Insurance disaster responders move into South Australia
Friday, 5 November 2021
Insurance disaster responders are entering South Australia from today to assist with the assessment, management and resolution of claims following last week’s hailstorms, the Insurance Council of Australia (ICA) said today.
The storm cell, which hit areas in South Australia from the Yorke Peninsula through Adelaide, across the Victorian border to east of Melbourne and as far south as Tasmania, has been declared an Insurance Catastrophe by the ICA.
The declaration of an Insurance Catastrophe serves to escalate and prioritise the insurance industry’s response for affected policyholders.
To date 59,237 claims have been lodged across the three impacted states with approximately two thirds of claims in South Australia related to damage to motor vehicles while in Victoria 90 per cent of claims relate to homes.
The ICA has this week worked with the State Government to facilitate the entry of insurance disaster responders into South Australia while border restrictions with New South Wales and Victoria remain.
The 21 specialists being deployed include assessors, loss adjusters and claims specialists. In line with the insurance sector’s Covid-19 Disaster and Recovery Deployment Plan these workers will be subject to a range of restrictions and requirements when in South Australia, as well as being fully vaccinated against Covid-19.
The deployment of insurance disaster responders from interstate is necessary because there are not enough local claims specialists or trades to meet the needs of those impacted by the storm.
With border restrictions still in place while natural disasters are more likely, the ICA has written to national and state leaders calling for a nationally consistent approach to the deployment across state and territory borders of insurance disaster responders.

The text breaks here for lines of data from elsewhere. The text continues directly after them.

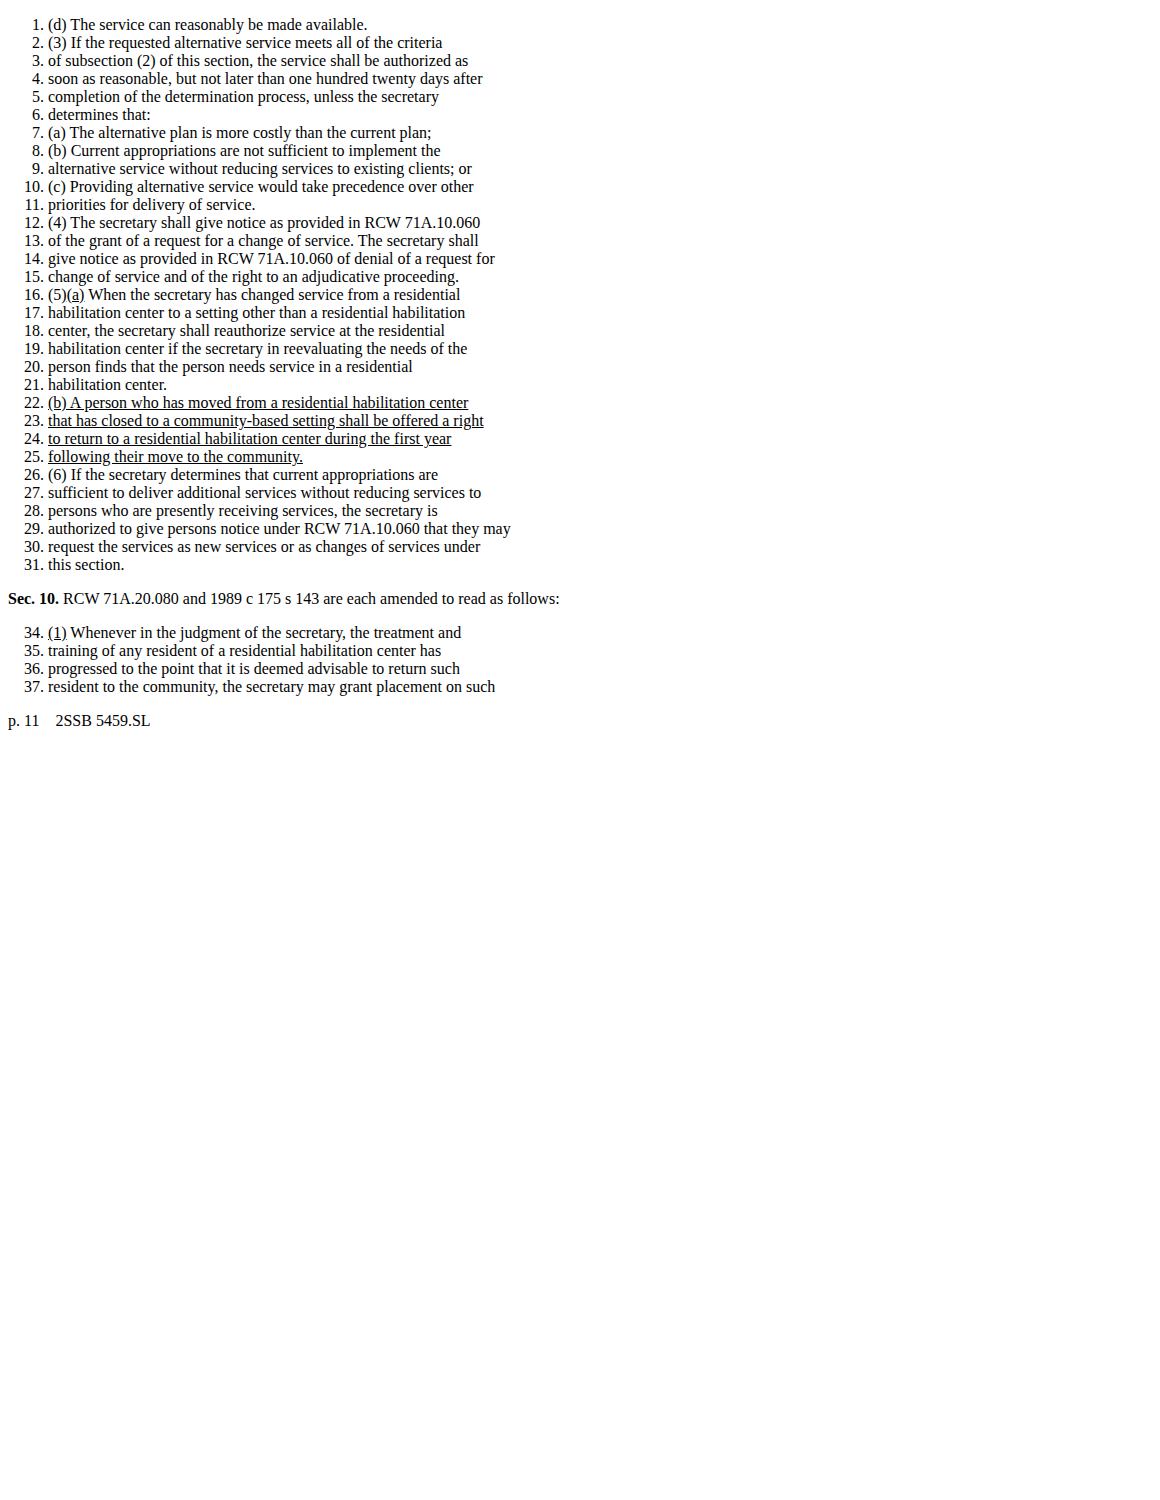(d) The service can reasonably be made available.
(3) If the requested alternative service meets all of the criteria
of subsection (2) of this section, the service shall be authorized as
soon as reasonable, but not later than one hundred twenty days after
completion of the determination process, unless the secretary
determines that:
(a) The alternative plan is more costly than the current plan;
(b) Current appropriations are not sufficient to implement the
alternative service without reducing services to existing clients; or
(c) Providing alternative service would take precedence over other
priorities for delivery of service.
(4) The secretary shall give notice as provided in RCW 71A.10.060
of the grant of a request for a change of service. The secretary shall
give notice as provided in RCW 71A.10.060 of denial of a request for
change of service and of the right to an adjudicative proceeding.
(5)(a) When the secretary has changed service from a residential
habilitation center to a setting other than a residential habilitation
center, the secretary shall reauthorize service at the residential
habilitation center if the secretary in reevaluating the needs of the
person finds that the person needs service in a residential
habilitation center.
(b) A person who has moved from a residential habilitation center
that has closed to a community-based setting shall be offered a right
to return to a residential habilitation center during the first year
following their move to the community.
(6) If the secretary determines that current appropriations are
sufficient to deliver additional services without reducing services to
persons who are presently receiving services, the secretary is
authorized to give persons notice under RCW 71A.10.060 that they may
request the services as new services or as changes of services under
this section.
Sec. 10. RCW 71A.20.080 and 1989 c 175 s 143 are each amended to read as follows:
(1) Whenever in the judgment of the secretary, the treatment and
training of any resident of a residential habilitation center has
progressed to the point that it is deemed advisable to return such
resident to the community, the secretary may grant placement on such
p. 11 2SSB 5459.SL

Insurers are advising that disruption to building supply chains related to the pandemic continue to cause ongoing delays to the supply of building materials nationally.
Quote attributable to Andrew Hall, CEO, Insurance Council of Australia:
Families, businesses, and communities rely on insurance disaster responders from interstate in the aftermath of natural disasters – without them, recovery is delayed with significant personal, social, and economic impacts.
Modelling undertaken for the Insurance Council found that if an event the size of 2017’s Cyclone Debbie occurred now and insurers were delayed by border restrictions by seven days, a total economic shortfall of $687 million would result over the eight weeks following the event.
The ICA appreciates the efforts of the SA Government, Health and Police to enable the deployment of insurance disaster responders to support the recovery of storm-impacted South Australians.
However, the fact that it has taken more than a week to obtain this approval shows the urgent need for a nationally consistent approach that allows insurers to meet the needs of customers faster.